Supplied passage -
···
# Indoor wood boiler choices



## Limekiln (Nov 12, 2006)

I'm looking for feedback on the following indoor wood boilers: Greenwood, Tarm, New Horizon, and Black Bear.

I'll be building a new house and want to install a stand-alone boiler which will be backed up by oil or propane. I'm leaning towards the Tarm, since they've been in the business so long and are only a couple hours south of me in N.H.

Black Bear Boilers is a new company in Maine and the New Horizon is made in Europe and distributed out of W. Virginia I think. I don't know anything about the Greenwood.

If anyone owns an indoor boiler made by these companies or has any input I'd appreciate it. 

Thanks,
Limekiln


----------



## ktm rider (Nov 12, 2006)

Are you going to back up the wood boiler with a completley separate oil/propane furnace?? Your post dosn't mention this. If so, it would be alot more cost effective to just buy a wood boiler that already has the oil/propane backup right on the boiler itself. I recently built my house also and if you are like I was its all about saving money where you can.. 

Have you looked at the AHS boiler? I have the AHS multifuel ( wood/coal/oil ) and I love it. The oil only kicks on when the fire dies down. That way you are not a slave to the boiler... I had a wood eating OWB and thankfully I found someone to buy it. I put my AHS inside my garage and it is WAY,WAY more efficient than the OWB was. 

I looked at the Tarm but it didn't burn coal. I then looked at the New Horizon. It looks like a very good unit but they didn't offer the automatic oil backup. They might now but didn't last year when I was looking at them.
···
Tasks -
1. In the wood boiler thread, list every boiler name in Limekiln's opening request for feedback.
2. Retype the part of the wood boiler thread starting with "## Limekiln (Nov" and going on through "I'd appreciate it.".
···
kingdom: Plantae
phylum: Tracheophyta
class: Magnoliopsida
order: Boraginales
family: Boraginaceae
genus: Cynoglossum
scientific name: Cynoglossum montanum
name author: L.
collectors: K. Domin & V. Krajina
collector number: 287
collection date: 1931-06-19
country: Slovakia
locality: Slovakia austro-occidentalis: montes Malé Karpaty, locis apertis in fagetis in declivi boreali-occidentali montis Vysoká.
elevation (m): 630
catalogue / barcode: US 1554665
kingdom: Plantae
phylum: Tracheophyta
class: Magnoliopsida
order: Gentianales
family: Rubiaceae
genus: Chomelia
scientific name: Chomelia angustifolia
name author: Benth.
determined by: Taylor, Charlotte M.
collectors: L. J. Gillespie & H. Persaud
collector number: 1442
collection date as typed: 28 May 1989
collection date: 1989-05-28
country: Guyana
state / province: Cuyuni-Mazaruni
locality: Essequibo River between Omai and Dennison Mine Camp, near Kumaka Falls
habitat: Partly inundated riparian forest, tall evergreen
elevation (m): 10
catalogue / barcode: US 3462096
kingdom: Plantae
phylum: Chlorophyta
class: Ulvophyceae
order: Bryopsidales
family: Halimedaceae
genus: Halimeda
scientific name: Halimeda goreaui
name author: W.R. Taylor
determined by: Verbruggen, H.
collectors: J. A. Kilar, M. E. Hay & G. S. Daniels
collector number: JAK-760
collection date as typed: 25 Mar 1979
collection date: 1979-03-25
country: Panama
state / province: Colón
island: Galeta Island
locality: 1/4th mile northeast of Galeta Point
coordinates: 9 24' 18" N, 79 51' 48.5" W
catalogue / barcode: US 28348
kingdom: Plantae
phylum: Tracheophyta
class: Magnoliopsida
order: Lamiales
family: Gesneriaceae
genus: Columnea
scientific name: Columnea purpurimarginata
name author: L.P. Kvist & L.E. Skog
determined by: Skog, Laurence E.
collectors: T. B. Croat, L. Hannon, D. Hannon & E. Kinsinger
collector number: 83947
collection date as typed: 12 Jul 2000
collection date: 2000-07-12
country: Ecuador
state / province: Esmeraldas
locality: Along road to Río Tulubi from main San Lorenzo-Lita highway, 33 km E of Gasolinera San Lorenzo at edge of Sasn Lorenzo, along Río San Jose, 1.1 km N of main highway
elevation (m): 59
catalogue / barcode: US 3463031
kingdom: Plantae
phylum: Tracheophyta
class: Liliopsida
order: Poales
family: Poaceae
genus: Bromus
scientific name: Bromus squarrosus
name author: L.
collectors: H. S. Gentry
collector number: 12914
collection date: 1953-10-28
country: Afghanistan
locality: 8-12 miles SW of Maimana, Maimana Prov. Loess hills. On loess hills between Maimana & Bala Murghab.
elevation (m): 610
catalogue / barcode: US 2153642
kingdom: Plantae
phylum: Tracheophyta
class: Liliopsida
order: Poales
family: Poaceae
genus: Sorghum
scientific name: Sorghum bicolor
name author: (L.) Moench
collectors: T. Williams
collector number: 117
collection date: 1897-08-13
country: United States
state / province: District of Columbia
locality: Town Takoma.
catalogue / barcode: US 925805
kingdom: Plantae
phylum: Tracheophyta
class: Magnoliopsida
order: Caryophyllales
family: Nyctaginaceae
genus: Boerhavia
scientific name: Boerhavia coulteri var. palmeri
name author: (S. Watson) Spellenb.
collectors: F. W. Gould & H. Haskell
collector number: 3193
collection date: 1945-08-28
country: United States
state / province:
···
Answers to each task -
1. Greenwood, Tarm, New Horizon, Black Bear

2.
## Limekiln (Nov 12, 2006)

I'm looking for feedback on the following indoor wood boilers: Greenwood, Tarm, New Horizon, and Black Bear.

I'll be building a new house and want to install a stand-alone boiler which will be backed up by oil or propane. I'm leaning towards the Tarm, since they've been in the business so long and are only a couple hours south of me in N.H.

Black Bear Boilers is a new company in Maine and the New Horizon is made in Europe and distributed out of W. Virginia I think. I don't know anything about the Greenwood.

If anyone owns an indoor boiler made by these companies or has any input I'd appreciate it.